START Selected text

An in-depth NPR audio report, about 50 minutes long, is available here.
New laws give government significant powers to track and penalize defendants convicted of sex crimes, even after they have served their time. In some states, offenders can be committed to mental hospitals after they are released from jail if the state believes they are likely to commit further crimes. Other laws require offenders to register with local police or publicize where ex-offenders live, presumably to safeguard young children who live nearby. Join us on this edition of Justice Talking as we talk about the rights of those convicted of sex crimes.
Interview with John LaFond
Host Margot Adler talks with lawyer John LaFond about how the justice system and individual communities have dealt with sex offenders throughout history.
John LaFond is a lawyer, researcher and scholar in mental health law and criminal law. He is co-author of Back to the Asylum: The Future of Mental Health Law and Policy in the United States, and co-author of Criminal Law: Examples and Explanations. He is also co-editor of the forthcoming Sexually Violent Offenders: Law, Science and Policy.
Report from Florida
Reporter Judith Smelser reports on the unintended consequences of sex offender registries - how they can hurt the families and friends of people who have been convicted of such crimes - with the story of the Pratt family in Rocklitch, Florida.
Debate on the Issue
Law professor Bruce Winick debates professor Ernie Allen on the effectiveness of current laws affecting sex offenders and what should be done to prevent future abuse.
Bruce J. Winick is Professor of Law and Professor of Psychiatry and Behavioral Sciences at the University of Miami in Coral Gables, FL. Winick has authored numerous books, the latest of which are Civil Commitment: A Therapeutic Jurisprudence Model, Judging in a Therapeutic Key: Therapeutic Jurisprudence and the Courts and Protecting Society from Sexually Dangerous Offenders: Law, Justice, and Therapy.

END Selected text
START Information shown

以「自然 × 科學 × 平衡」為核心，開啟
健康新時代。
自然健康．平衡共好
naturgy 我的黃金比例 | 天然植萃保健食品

END Information shown

Tasks to perform:
**1)** In the Justice Talking page on sex offender laws, which family is featured in the report from Florida?
**2)** Write the next part of the Justice Talking page on sex offender laws, beginning after its final sentence.

Task-by-task outputs:
**1)** The Pratt family in Rocklitch, Florida.

**2)**
Ernie Allen is President and Chief Executive Officer (and co-founder) of the National Center for Missing and Exploited Children - www.missingkids.com. . The Center's CyberTipline, called “the 911 for the Internet,” has handled 300,000 reports of child pornography and sexual exploitation, resulting in the arrest and prosecution of hundreds of adult predators.
During the debate, Mary Catherine Roper, a lawyer with the American Civil Liberties Union of Philadelphia, speaks about a current case where a newborn baby was taken from his mother because his father, who doesn't live with them, was convicted of a sex offense 23 years ago.
Also joining the debate, Staci Haines, founder and executive director of Generation Five, an organization dedicated to ending child sexual abuse within five generations, speaks about how her approach differs from that of the criminal justice system. Staci has been organizing and educating in the area of child sexual abuse since 1985. She is the author of The Survivor's Guide to Sex, a how-to book offering a somatic approach to recovery from sexual trauma and to developing healthy sexual and intimate relationships.
Finally, Kellie Greene, founder and director of Speaking Out About Rape, Inc. (SOAR) and a rape survivor, talks from a victim's rights point of view about how society should deal with sex offenders. She was a co-author of the Florida Sexual Predator Prosecution Act of 2000.
Interview with Steve Bogira
Stepping back for a broader look at how criminal justice is administered in one of the nation's busiest precincts, host Margot Adler speaks with author Steve Bogira about his new book.
Steve Bogira graduated from Northwestern University and has been a prizewinning writer for the Chicago Reader since 1981. He is a former Alicia Patterson Fellow. His most recent book is Courtroom 302, which tells the story of one year in Chicago's Cook County Criminal Courthouse, the busiest felony courthouse in the country.